I turned to the cop and asked,“Is that right?”
The cop looked at me, then at my license, at me again, turned to my would-be assassin and said, “That’s not his name. What’s going on with you two?”
“Nothing,” I said, though the cop could see I was shaking, “This guy just thinks I’m someone else.”
“It is you- I know it is”
“No man, I’m not him. And now I’m leaving- and you’re going to walk away in the opposite direction. Are we clear? Because otherwise I have more to say to this guy,” nodding toward the cop as we stepped away from him.
The man said, “You have no idea how much you look like him. I’m gonna find him and I’m gonna fucking kill him.”
“Good luck with that," I replied, and with that, he turned and walked in the direction from which we came. I waited until he was a block away and watched him disappear into the crowd before I continued on my way home.
What the hell has this got to do with opera?
Sorry- the crazy people standing next to us last night in the back of standing room on the orchestra level reminded me of this story and I meant to write about it at the time but shortly after it actually happened, all hell broke loose in my life and I had forgotten about it until now. So there you have it.
As I was saying, Isabella and I went to catch the last performance of Die Walküre in San Francisco Opera’s Ring cycle. Though I had just seen this production last week, I did want to hear Heidi Melton take over from Anja Kampe as Sieglinde and Isabella is enthusiastically discovering that though Italian opera runs through her veins, there are pleasures of a different sort to be found in German. For the first two acts we stood next to these lunatics who kept arguing- and belching- and breaking wind- and breathing like they’d left their respirators at home. Thankfully, Isabella submitted to me to turning her out as an opera whore and she procured some Dress Circle seats from an elderly couple who were leaving early.
Runnicles had the orchestra under control from the start and though the pacing of the first two acts still felt slow to me, the orchestra was in tight focus all night long and the third act was nothing else but beautifully performed from start to finish. The cast, the same from last week except for Melton, was stronger, giving off a sense that they were happy to be crossing the finish line with this final Walküre. Brandon Jovanovich and Elizabeth Bishop were even stronger than they were last week. For me though, this was really about seeing Melton justly take a turn in a major role in a house that’s been formative in her career.
During the first act she sang well, though I was expecting more. She and Jovanovich didn’t seem to have a lot of chemistry, but who knows who much rehearsal time they had to get the blocking down. What they lacked in chemistry however, was definitely made up for in vocal power.

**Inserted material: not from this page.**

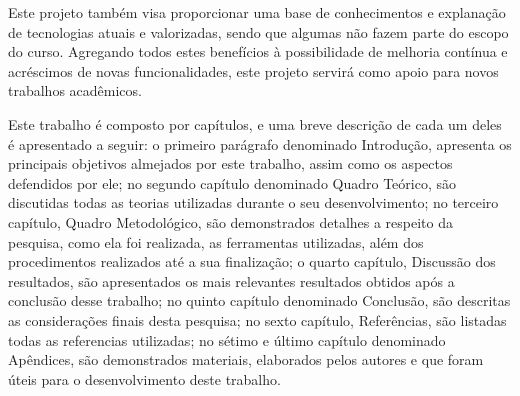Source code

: \par Este projeto também visa proporcionar uma base de conhecimentos e explanação de tecnologias atuais e valorizadas, sendo que algumas não fazem parte do escopo do curso. Agregando todos estes benefícios à possibilidade de melhoria contínua e acréscimos de novas funcionalidades, este projeto servirá como apoio para novos trabalhos acadêmicos.

\par Este trabalho é composto por capítulos, e uma breve descrição de cada um deles é apresentado a seguir: o primeiro parágrafo denominado Introdução, apresenta os principais objetivos almejados por este trabalho, assim como os aspectos defendidos por ele; no segundo capítulo denominado Quadro Teórico, são discutidas todas as teorias utilizadas durante o seu desenvolvimento; no terceiro capítulo, Quadro Metodológico, são demonstrados detalhes a respeito da pesquisa, como ela foi realizada, as ferramentas utilizadas, além dos procedimentos realizados até a sua finalização; o quarto capítulo, Discussão dos resultados, são apresentados os mais relevantes resultados obtidos após a conclusão desse trabalho; no quinto capítulo denominado Conclusão, são descritas as considerações finais desta pesquisa; no sexto capítulo, Referências, são listadas todas as referencias utilizadas; no sétimo e último capítulo denominado Apêndices, são demonstrados materiais, elaborados pelos autores e que foram úteis para o desenvolvimento deste trabalho.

During the second act she found her comfort zone and simply put, Melton then soared as Sieglinde. The huge, clear voice locals have now appreciated for years filled the house and Melton laid claim to the role with conviction. "Du hehrstes Wunder, herrliche Maid!"- for me the signifier distinguishing those who can and should sing it and those who shouldn’t- was glorious coming from her.
Nina Stemme started off slightly weaker than on previous nights, but by the time the third act came, she was back to her usual, now-setting-the-standard-for-contemporary-Brunnhildes excellence, matched note for note in what may have been his strongest performance yet by Mark Delevan as Wotan.
What I had earlier found problematic or annoying about the production didn’t really bother me too much this time around, in no small part due to the fact that last night it was really all about hearing the voices- and not the ones in my head.
It’s the sign of a good cycle when each night makes you want to go back for more, and though I wasn’t originally planning on it because this has been a very busy week filled with ridiculously long nights followed by work the next morning, at this point I can’t see myself skipping Siegfried this Friday unless I collapse from exhaustion. The momentum builds, as does the anticipation for more.
Hopefully the lunatics will have other plans.